In a 2010 email to Sterling Heights Mayor Michael Taylor, Smith said he supported the construction of a mosque on Ground Zero so it could be destroyed by a radio-controlled jumbo jet while hundreds of thousands of Muslims were inside.

"Roast the bastards," Smith wrote.

At a Tea Party rally in 2009, Smith was photographed holding signs depicting then-Gov. Jennifer Granholm with a noose around her neck and Obama's head impaled on a stake. Another sign showed then-U.S. House Minority Leader Nancy Pelosi riddled with bullets, along with the words "wetbacks" to describe immigrants and "fags" to describe gay people. When the U.S. Secret Service paid him a visit, he complained that "somebody was out to smear me."

After the election, Smith continued to spread offensive rhetoric. In a Facebook post on March 20, he called the presidential election "a hoax," Biden a "senile idiot," and Vice President Kamala Harris a "witch."

Despite the hateful sentiments, Smith garnered 47.1% of the votes in the 2020 general election in a traditionally Democratic district.

In the August 2020 primary, Smith beat out Republican Jazmine Early, who supported a ban on Muslims refugees, warned that Macomb County was vulnerable to Sharia law, and opposed protections for LGBTQ residents. Early also ran against Shannon in the 2018 general election and came within six percentage points of winning.

In February, Early lost her bid earlier to become ethnic vice chair of the Michigan GOP, a position to promote diversity within the Republican Party.

White angst

At the onset of Trump's political rise, pundits credited his appeal among white, working-class voters to economic hardships. But the devotion to Trump's extreme political cynicism points to another sentiment — fear of cultural displacement.

A study published in the Proceedings of the National Academy in 2018 found that voters weren't more likely to vote for Trump because they lost a job or are earning less.

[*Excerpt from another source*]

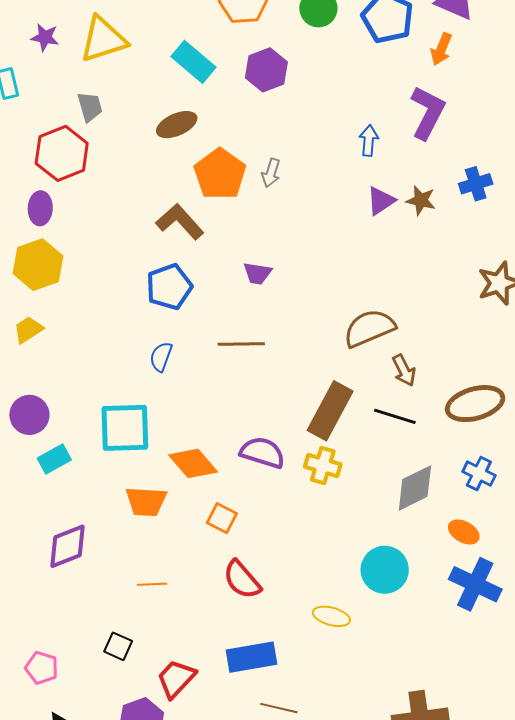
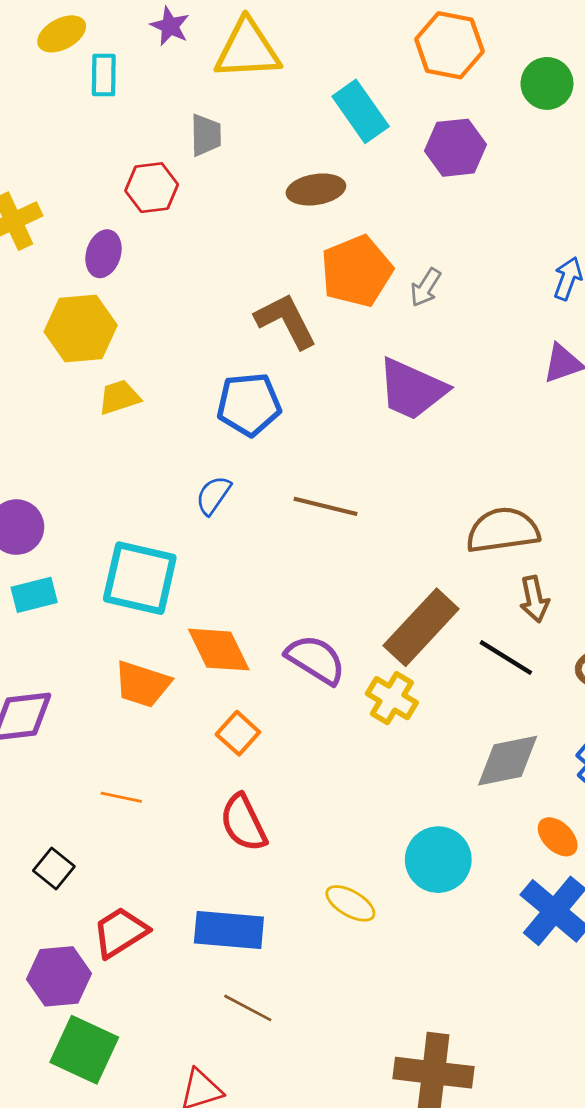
red hexagon: (62, 153) -> (152, 188), size x0.7
purple trapezoid: (257, 273) -> (412, 389), moved, size x1.8
yellow trapezoid: (28, 330) -> (119, 397), moved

"Instead, it was about dominant groups that felt threatened by change and a candidate who took advantage of that trend," the author, University of Pennsylvania political scientist Diana C. Mutz wrote.

"For the first time since Europeans arrived in this country, white Americans are being told that they will soon be a minority race. ... Furthermore, when confronted with evidence of racial progress, whites feel threatened and experience lower levels of self-worth relative to a control group. They also perceive a greater antiwhite bias as a means of regaining those lost feelings of self-worth."

Political scientist Robert Pape made a similar discovery when analyzing the demographics of the 377 people arrested for storming the U.S. Capitol on Jan. 6. He found that the alleged insurrectionists lived in Blue communities with increasingly diverse populations.

"Put another way, the people alleged by authorities to have taken the law into their own hands on Jan. 6 typically hail from places where non-White populations are growing fastest," Pape wrote in a Washington Post op-ed.

"To ignore this movement and its potential would be akin to Trump's response to covid-19: We cannot presume it will blow over. The ingredients exist for future waves of political violence, from lone-wolf attacks to all-out assaults on democracy, surrounding the 2022 midterm election."

Joe DiSano, a longtime political consultant who grew up in Macomb County, said Trump tapped into a deep-seated psychological resentment of non-white people. DiSano said racist attitudes are common in Macomb County, where the N-word is casually tossed around.

"I'm so sick of candy-coating this," DiSano tells Metro Times. "People are directing their anger and hatred at the wrong people. It's not the single woman in Detroit that is the problem. It's not a Mexican meat packer in Iowa. They should be focused on the corporations that are causing the problems."